К весне затянувшаяся болезнь отступила, оставив после себя старческую одышливость и слабость. Пришлось искать физически не тяжёлое дело. А такое не вдруг найдёшь. Вполне мог бы работать конторщиком или учётчиком, однако без него грамотных в Москву приезжало навалом; тёплые места давно порасхватали. В типографию? Мечта, а не работа, особенно если со временем станешь наборщиком. Николая, как хорошо знающего грамоту, наверное, взяли бы. Но в типографии наглотаешься свинцовой пыли, а грудь и так слабая пока. Сперва надо как следует выздороветь, не то заработаешь чахотку, а пожить ещё охота. Интересно жить-то!
Повезло устроиться разносчиком. Сначала походил по улицам с пирожками на лотке, потом стал таскать на рынок лотки с разнообразной снедью. Утомительно дни напролёт оповещать людей о своём товаре громким криком, зато лёгкие продул как следует, забыл про кашель. И подкормился. Одна беда: получал Николай сущие копейки. Как только почувствовал, что достаточно окреп, решил поискать подённой работы посерьёзнее. Хорошо, что тут-то и явился в жизни Николая господин Извольский со своими загадочными изысканиями!
— Зачем ты читал про масонов? — опешил Алексей Кондратьевич.
— Я читал про всё, — успокоил его Николай. — Про масонов запомнилось: интересно!
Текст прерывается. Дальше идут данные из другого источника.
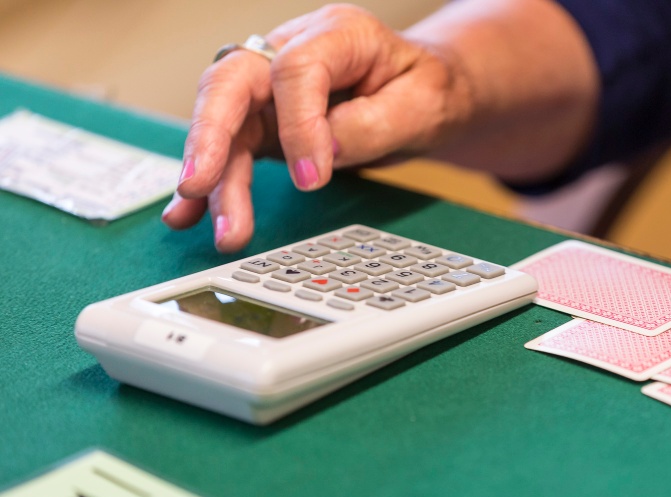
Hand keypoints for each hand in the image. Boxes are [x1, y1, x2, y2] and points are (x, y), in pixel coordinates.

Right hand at [161, 4, 472, 251]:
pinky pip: (229, 151)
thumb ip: (371, 125)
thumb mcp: (420, 105)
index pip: (295, 70)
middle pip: (232, 84)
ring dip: (215, 179)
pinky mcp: (264, 122)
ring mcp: (271, 88)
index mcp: (336, 34)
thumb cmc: (424, 89)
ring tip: (221, 229)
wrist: (424, 93)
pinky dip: (211, 184)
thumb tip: (320, 154)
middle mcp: (290, 52)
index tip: (312, 178)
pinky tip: (188, 214)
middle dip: (210, 136)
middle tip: (200, 183)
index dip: (298, 124)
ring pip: (224, 126)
Миновав гостиницу «Национальная» и обогнув рынок, они с господином Извольским неторопливо дошли до открытых настежь решетчатых ворот Александровского сада и нога за ногу брели по аллее. Здесь было не так шумно, как на улице. Говорить можно было вполголоса. Звуки города долетали сюда ослабленными, смягчёнными, и прохожие беседовали степеннее, тише. Только смех звучал звонче. Широкие поля дамских шляп томно покачивались, как лопухи перед грозой. Уже фонари горели ярче, чем вечерняя заря в небе, а слева надёжным оплотом высилась тёмная громада кремлёвской стены.
Позади молодых людей на некотором отдалении шли, тоже прогулочным шагом, подружки — гимназистки старших классов — в коричневых платьях и чёрных фартуках. Им уже и поздно, и пора бы по домам, но вечер такой тёплый для начала апреля, и так пахнет среди прозрачных ещё аллей нарождающейся жизнью, и так весело щебетать между собой! Николаю врезался в память заливистый, мелодичный, словно журчащий, смех одной из девушек, долго сопровождавший их с Алексеем Кондратьевичем серьёзный мужской разговор.
— Неужели ты и три тома Толля прочёл от корки до корки?!
— Нет, — добродушно улыбнулся Николай, — перелистывал. Видел на развале. Думал купить, поднакопивши. Но книжка старая. Пятьдесят лет. Теперь уж многое по-новому.
Внезапно открывшаяся учёность простого паренька не давала господину Извольскому покоя.
— Скажи ещё только одно, и я сам, наконец, открою тебе то, что обещал. Откуда у тебя в детстве оказался словарь Павленкова? Купил отец?
Николай жёстко усмехнулся. Нелепо соединился в сознании образ покойного отца с пухлой учёной книгой в строгом коленкоре.
— Подарила учительница. На окончание школы.
— Ого!
Николай не стал дожидаться следующего вопроса и добровольно пояснил:
— Она обещала лучшему ученику. Так и сделала.
Оценок в школе не ставили, но в конце учёбы пришлось сдавать экзамен, чтобы получить свидетельство. Приехала комиссия — она-то и отметила ответы Коли Бродова как лучшие в классе.
Кроме словаря да нескольких завалявшихся в углу лубочных картинок с надписями, читать дома было решительно нечего. Правда, Павленкова Николаю хватило надолго. Ещё бывшая учительница давала почитать некоторым из особо любознательных ребят свои книги, журналы — пока не уехала, выйдя замуж. Так Николай и продержался долгих пять лет — до Москвы.
— Хорошо, что ты знаешь про масонов. Мне и объяснять тебе ничего не придётся. Ты, наверное, уже сам понял, да? Мы с тобой подвергли обследованию дома московских масонов. Это масонские знаки — что я показывал тебе на фасадах. Тайники — для реликвий, для специальных книг. Только владельцы домов принадлежали к разным ложам. Вот я и хотел сравнить, чем различаются строения, что в них особенного в сравнении друг с другом.